*WHAT TO PRODUCE*
Your task is to give the number of lines in the listing that include "harvesting", and nothing else.

*SUPPLIED DATA*
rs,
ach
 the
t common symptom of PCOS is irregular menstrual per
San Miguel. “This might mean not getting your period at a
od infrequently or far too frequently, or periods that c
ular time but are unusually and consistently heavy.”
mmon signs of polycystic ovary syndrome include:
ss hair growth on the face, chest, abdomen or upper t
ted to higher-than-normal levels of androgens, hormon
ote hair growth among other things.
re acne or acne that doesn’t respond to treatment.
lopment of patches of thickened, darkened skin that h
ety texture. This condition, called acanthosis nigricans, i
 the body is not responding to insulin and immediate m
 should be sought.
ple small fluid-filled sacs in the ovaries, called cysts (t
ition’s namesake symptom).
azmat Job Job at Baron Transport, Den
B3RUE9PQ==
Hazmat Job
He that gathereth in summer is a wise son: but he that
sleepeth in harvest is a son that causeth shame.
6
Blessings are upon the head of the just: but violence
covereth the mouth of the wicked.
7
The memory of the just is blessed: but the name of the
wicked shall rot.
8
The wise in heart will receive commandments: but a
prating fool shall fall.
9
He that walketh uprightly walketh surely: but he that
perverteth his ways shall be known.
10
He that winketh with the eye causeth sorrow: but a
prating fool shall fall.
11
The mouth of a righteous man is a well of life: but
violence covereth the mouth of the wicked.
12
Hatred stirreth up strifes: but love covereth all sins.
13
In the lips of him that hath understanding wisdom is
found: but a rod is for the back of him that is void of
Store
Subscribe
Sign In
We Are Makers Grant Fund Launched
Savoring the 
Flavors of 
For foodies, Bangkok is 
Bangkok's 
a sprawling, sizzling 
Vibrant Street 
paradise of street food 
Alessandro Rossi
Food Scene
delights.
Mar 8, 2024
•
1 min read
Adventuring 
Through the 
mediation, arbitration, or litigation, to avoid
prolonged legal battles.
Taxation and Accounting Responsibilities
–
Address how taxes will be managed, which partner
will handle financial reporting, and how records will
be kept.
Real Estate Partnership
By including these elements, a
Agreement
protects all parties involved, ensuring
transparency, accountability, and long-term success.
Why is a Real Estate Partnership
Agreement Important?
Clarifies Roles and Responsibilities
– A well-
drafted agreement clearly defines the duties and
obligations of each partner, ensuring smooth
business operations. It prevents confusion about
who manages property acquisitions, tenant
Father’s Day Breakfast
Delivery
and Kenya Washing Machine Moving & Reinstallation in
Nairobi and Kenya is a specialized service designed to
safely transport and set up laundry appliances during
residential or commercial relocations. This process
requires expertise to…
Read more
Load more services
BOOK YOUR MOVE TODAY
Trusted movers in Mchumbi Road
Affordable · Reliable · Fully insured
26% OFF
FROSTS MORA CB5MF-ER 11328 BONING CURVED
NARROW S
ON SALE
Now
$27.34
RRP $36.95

--

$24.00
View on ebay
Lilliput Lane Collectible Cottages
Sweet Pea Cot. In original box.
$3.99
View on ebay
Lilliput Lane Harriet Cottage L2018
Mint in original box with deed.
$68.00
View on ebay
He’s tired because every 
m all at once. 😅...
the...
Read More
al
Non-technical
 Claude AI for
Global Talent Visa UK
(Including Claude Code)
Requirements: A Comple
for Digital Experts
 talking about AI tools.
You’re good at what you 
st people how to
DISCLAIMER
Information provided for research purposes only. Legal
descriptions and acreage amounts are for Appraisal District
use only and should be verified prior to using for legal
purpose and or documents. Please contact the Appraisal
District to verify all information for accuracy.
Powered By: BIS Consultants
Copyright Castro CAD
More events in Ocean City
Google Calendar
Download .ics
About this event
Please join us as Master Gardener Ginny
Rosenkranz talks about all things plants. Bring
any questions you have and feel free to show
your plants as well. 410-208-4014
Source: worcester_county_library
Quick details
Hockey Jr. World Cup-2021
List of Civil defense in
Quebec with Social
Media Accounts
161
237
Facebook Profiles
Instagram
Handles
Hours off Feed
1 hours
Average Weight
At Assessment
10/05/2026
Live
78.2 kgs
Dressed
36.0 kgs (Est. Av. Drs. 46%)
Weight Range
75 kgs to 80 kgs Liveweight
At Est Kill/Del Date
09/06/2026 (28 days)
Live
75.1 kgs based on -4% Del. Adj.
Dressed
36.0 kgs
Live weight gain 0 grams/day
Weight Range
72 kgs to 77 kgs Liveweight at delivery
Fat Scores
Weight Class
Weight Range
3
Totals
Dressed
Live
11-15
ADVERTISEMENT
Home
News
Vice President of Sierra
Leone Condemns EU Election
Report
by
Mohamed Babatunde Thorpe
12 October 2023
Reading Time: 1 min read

* * *

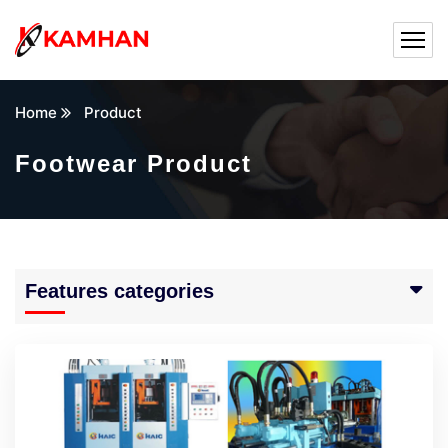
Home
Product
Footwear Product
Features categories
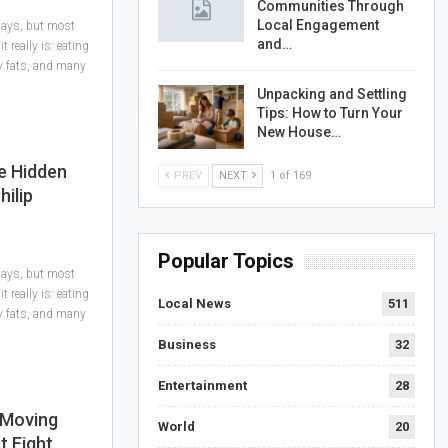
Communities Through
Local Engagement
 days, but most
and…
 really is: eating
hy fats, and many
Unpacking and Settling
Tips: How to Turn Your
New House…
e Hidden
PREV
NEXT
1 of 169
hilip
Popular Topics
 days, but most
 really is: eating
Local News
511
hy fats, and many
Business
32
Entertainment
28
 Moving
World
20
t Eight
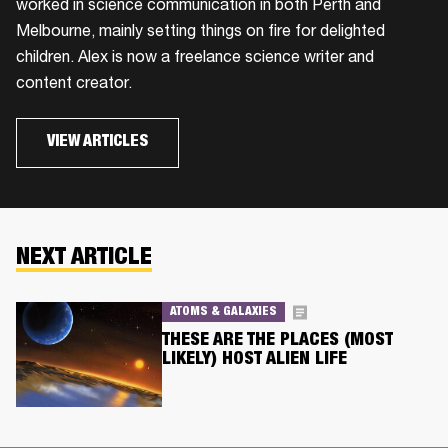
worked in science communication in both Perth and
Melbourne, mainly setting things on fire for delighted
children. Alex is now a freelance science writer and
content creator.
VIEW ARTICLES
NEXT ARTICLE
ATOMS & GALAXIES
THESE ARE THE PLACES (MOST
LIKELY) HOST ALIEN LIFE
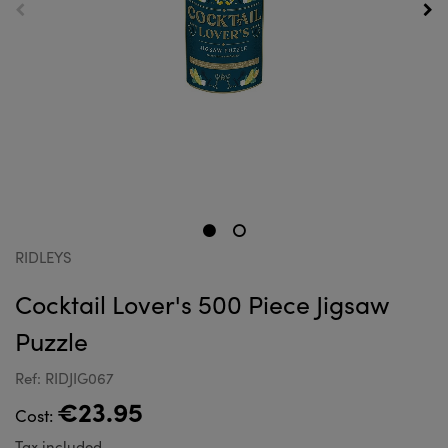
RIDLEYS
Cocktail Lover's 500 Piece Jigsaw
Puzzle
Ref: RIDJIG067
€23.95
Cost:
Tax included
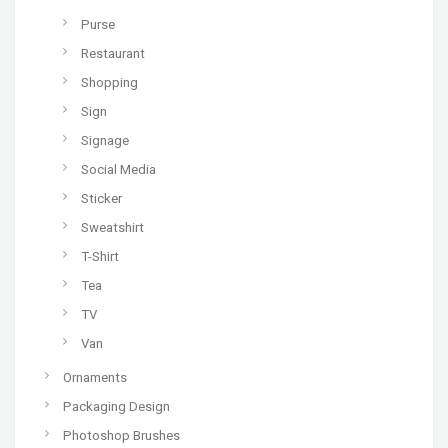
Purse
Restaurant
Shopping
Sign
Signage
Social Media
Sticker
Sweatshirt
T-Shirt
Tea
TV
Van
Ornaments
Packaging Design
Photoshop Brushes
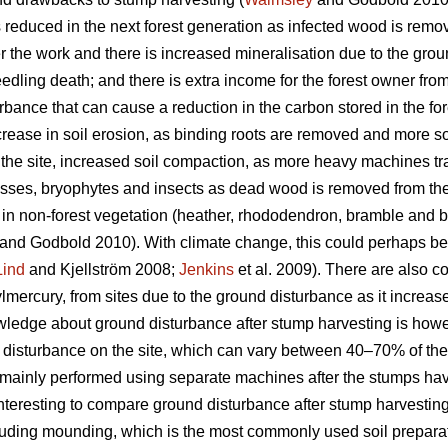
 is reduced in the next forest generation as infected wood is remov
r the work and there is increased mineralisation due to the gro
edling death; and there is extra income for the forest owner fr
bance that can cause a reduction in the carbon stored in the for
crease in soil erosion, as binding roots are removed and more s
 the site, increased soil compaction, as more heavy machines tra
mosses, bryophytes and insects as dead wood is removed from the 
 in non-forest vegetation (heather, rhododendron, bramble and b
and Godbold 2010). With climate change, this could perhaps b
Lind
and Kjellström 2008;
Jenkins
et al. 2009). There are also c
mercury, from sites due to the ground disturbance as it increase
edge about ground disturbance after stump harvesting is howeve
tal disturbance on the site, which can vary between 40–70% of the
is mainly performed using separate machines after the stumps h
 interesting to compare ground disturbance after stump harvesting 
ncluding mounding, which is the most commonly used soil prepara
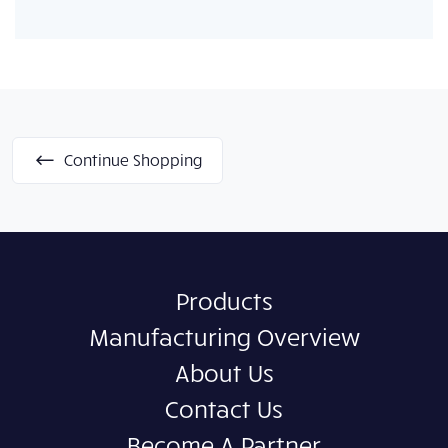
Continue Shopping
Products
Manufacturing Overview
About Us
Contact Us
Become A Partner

*OUTPUT OF THE TASK*
2